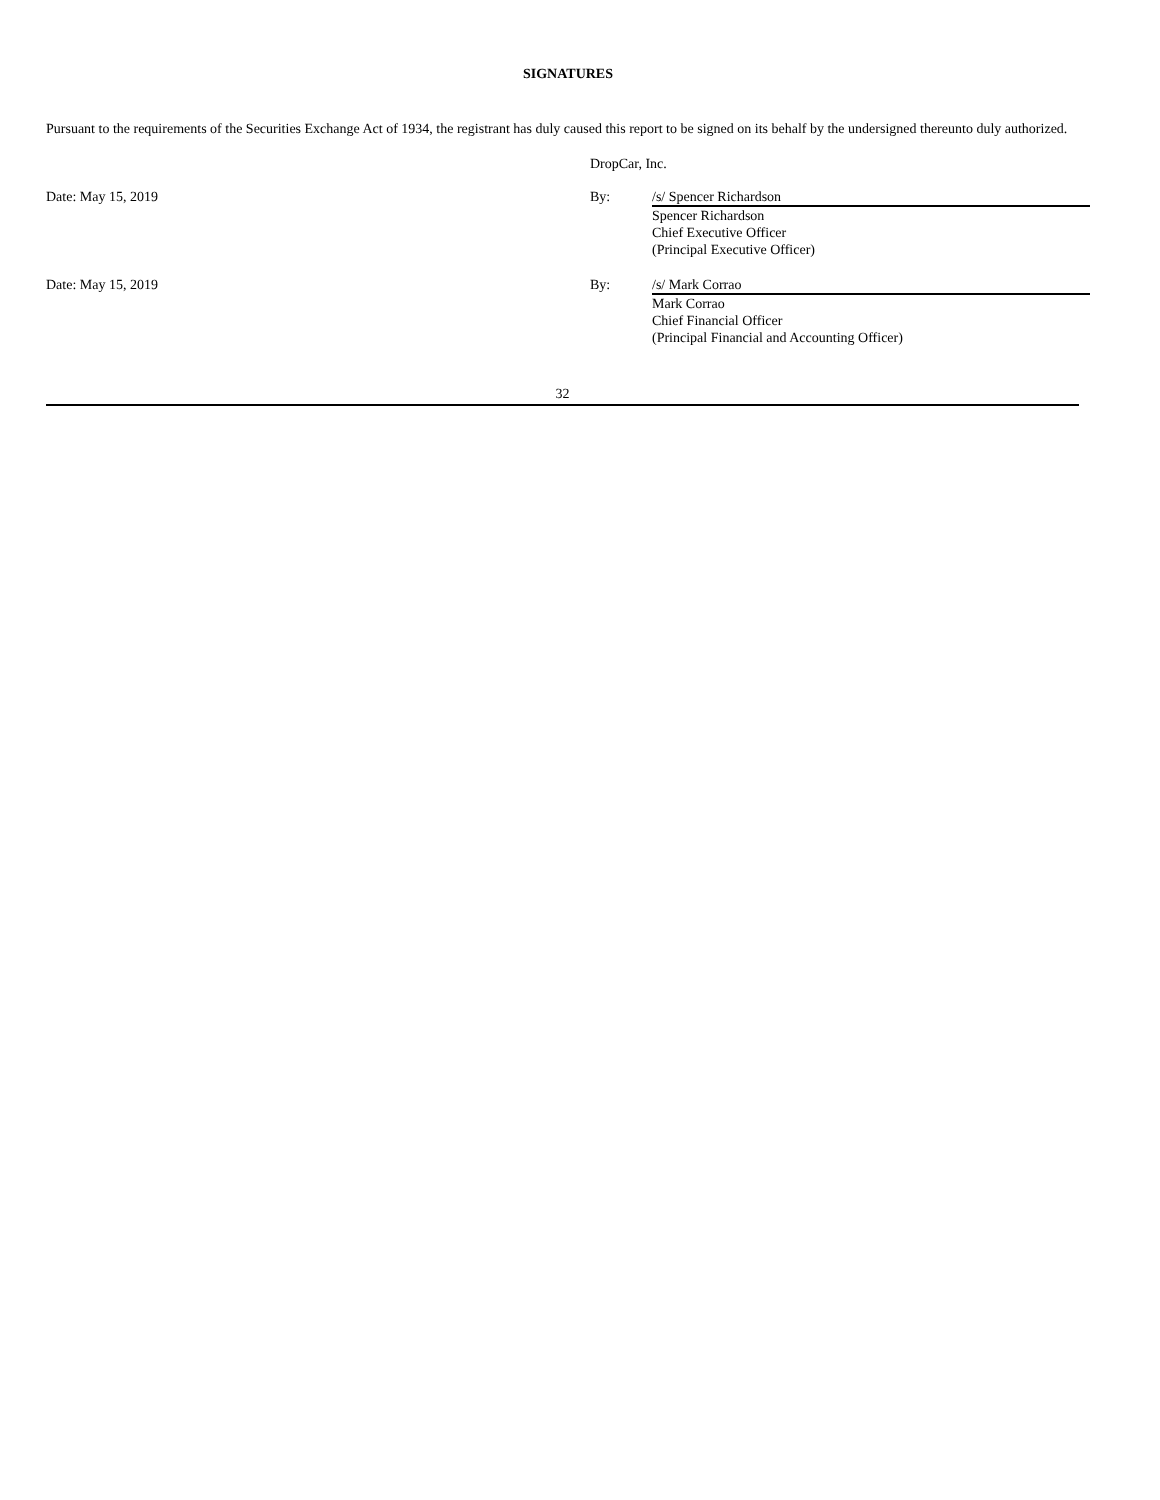SIGNATURES
Pursuant to the requirements of the Securities Exchange Act of 1934, the registrant has duly caused this report to be signed on its behalf by the undersigned thereunto duly authorized.
| | DropCar, Inc. | |
| Date: May 15, 2019 | By: | /s/ Spencer Richardson |
| | | Spencer Richardson Chief Executive Officer (Principal Executive Officer) |
| Date: May 15, 2019 | By: | /s/ Mark Corrao |
| | | Mark Corrao Chief Financial Officer (Principal Financial and Accounting Officer) |
32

DIRECTIONS FOR THIS TASK: The answer should be nothing more than the lines from the one with "Executive Officer) |" through the end of the entries, restated word for word.

WRITTEN SOLUTION:
| | | Spencer Richardson Chief Executive Officer (Principal Executive Officer) |
| Date: May 15, 2019 | By: | /s/ Mark Corrao |
| | | Mark Corrao Chief Financial Officer (Principal Financial and Accounting Officer) |
32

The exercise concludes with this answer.